A ingenuidade de João Miguel Tavares

É verdade que há uma tendência tribal para devolvermos ao outro lado as acusações, uma espécie de “quem diz é quem é” muito infantil. Isso nota-se nas discussões sobre futebol, quando criticamos o caceteiro adversário sempre que dizem mal do nosso caceteiro. Confirma-se na política, quando a alusão à imoralidade de uns despoleta referência à falta de ética dos outros.

Com José Sócrates sob fogo cerrado, há, é verdade, socialistas a lembrar a existência de Isaltinos ou de Relvas, mais os submarinos e os bêpêénes. João Miguel Tavares, no entanto, desvaloriza isso, colocando Sócrates num patamar superior a todos os corruptos de direita, garantindo que “aquilo que Sócrates procurou fazer nunca ninguém tentou antes: uma colonização feroz e autoritária de todos os ramos do poder – político, económico, financeiro, judicial e mediático.”

A memória de JMT é fraca ou a sua ingenuidade é grande. Antes de Sócrates, Mário Soares ou Cavaco Silva procuraram fazer o mesmo. Depois de Sócrates, a máquina pafista e arredores desenvolveram (e desenvolvem) estratégias várias, nomeadamente ocupando, a expensas próprias, espaços mediáticos (vamos lá a ver os donos da comunicação social, mesmo que haja quem afirme que os jornalistas são todos de esquerda), não precisando de distribuir cargos pela simples razão de que muitos já lá estão. Aliás, entre PS e PSD a diferença está sobretudo no D, porque andam, há muitos anos, num trabalho hábil e silencioso, a dividir poderes vários, fique o senhor doutor com a vazia que eu, desta vez, aceito o lombo, para a próxima trocamos e até juntamos um paiozinho de porco preto, se não formos nós a tratar de nós, quem trataria?

O caso de Sócrates, ainda assim, é realmente diferente de outros: foi parar à prisão e corre o risco de voltar para lá. A história desta personagem ainda está por fazer, mas parece-me que há aqui uma crença patológica na impunidade ou uma mitomania autodestrutiva e fascinante ou uma inabilidade própria de um rinoceronte descontrolado.

Itens de uma fonte de dados:

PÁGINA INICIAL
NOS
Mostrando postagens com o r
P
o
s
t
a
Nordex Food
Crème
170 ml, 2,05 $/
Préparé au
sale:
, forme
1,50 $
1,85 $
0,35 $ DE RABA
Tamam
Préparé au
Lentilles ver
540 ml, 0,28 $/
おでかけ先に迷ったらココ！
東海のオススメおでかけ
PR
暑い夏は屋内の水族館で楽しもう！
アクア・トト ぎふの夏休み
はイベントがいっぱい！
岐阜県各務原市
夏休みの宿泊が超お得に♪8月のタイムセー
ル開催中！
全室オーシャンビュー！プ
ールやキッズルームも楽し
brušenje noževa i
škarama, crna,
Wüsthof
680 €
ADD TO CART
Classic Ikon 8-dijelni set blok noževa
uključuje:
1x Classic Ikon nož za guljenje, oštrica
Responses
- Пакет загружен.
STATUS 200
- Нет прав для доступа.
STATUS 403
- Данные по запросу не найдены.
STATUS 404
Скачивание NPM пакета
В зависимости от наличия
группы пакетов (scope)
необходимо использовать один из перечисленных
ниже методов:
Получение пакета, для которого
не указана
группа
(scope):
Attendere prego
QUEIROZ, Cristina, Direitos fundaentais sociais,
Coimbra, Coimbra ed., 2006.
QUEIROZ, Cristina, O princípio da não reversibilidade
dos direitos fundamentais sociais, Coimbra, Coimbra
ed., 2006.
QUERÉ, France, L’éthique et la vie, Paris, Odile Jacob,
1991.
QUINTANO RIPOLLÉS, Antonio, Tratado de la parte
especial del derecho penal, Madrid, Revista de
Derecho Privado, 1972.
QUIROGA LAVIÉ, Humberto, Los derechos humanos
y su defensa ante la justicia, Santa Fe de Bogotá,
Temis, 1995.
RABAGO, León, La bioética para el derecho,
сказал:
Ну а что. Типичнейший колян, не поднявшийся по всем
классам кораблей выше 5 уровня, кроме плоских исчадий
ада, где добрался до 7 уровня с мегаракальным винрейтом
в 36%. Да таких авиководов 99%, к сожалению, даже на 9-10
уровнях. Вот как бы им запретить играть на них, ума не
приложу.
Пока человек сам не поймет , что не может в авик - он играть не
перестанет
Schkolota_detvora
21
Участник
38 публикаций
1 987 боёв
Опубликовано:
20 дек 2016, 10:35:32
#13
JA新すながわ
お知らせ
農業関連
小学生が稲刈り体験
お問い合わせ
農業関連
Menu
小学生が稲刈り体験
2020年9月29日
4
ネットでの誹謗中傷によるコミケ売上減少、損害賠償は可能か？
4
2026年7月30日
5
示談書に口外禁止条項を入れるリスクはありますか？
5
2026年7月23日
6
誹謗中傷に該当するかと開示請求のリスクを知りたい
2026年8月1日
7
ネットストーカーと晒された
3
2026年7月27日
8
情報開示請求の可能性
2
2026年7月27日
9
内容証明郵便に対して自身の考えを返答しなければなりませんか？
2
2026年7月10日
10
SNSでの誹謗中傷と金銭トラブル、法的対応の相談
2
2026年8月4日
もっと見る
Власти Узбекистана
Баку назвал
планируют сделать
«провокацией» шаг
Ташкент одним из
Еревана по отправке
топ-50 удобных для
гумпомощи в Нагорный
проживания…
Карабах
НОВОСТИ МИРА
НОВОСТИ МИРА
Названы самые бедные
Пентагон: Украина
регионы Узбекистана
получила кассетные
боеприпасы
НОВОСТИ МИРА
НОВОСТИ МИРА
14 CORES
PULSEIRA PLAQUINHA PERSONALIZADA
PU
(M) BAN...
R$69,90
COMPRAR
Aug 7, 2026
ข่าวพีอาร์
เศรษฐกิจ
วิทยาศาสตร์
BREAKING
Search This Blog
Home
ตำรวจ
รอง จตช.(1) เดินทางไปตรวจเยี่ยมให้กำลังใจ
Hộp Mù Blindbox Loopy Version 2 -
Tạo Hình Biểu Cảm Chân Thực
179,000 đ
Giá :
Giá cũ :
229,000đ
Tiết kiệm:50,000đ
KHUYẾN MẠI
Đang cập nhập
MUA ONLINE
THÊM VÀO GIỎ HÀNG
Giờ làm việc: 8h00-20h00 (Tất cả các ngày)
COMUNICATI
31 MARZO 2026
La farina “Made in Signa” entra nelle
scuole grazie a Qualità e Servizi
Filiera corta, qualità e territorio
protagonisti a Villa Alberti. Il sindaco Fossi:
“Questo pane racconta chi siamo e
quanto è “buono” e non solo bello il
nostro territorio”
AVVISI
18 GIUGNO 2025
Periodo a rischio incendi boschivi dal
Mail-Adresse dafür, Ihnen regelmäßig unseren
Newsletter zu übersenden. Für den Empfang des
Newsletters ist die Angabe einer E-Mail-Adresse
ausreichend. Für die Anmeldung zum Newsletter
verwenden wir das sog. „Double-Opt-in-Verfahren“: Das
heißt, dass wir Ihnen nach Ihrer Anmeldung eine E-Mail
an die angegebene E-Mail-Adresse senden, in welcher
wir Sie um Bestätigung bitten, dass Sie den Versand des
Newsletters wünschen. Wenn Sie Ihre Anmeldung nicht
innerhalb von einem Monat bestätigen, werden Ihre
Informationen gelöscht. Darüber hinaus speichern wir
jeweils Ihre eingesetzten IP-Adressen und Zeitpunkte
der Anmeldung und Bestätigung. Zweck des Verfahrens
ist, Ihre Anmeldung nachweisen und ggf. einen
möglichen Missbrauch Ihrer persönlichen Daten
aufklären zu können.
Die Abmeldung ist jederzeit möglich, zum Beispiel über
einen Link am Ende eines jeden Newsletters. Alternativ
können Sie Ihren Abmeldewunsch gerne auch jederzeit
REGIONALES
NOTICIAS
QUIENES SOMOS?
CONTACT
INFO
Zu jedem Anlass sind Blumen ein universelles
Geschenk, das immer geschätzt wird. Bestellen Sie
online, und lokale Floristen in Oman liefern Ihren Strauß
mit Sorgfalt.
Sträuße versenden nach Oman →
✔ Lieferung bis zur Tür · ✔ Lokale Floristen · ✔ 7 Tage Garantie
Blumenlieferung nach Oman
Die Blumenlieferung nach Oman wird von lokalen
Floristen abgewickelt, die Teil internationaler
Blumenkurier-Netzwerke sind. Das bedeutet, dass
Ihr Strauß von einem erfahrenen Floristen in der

Verifique a compreensão.
[1] Extraia do texto sobre João Miguel Tavares o trecho que começa em "É verdade que" e termina em "ética dos outros.".
[2] No texto sobre João Miguel Tavares, quem procurou fazer o mesmo antes de Sócrates?
As entradas são material à parte, independente do texto.

Respostas por tarefa.
[1]
É verdade que há uma tendência tribal para devolvermos ao outro lado as acusações, uma espécie de “quem diz é quem é” muito infantil. Isso nota-se nas discussões sobre futebol, quando criticamos o caceteiro adversário sempre que dizem mal do nosso caceteiro. Confirma-se na política, quando a alusão à imoralidade de uns despoleta referência à falta de ética dos outros.

[2] Mário Soares ou Cavaco Silva.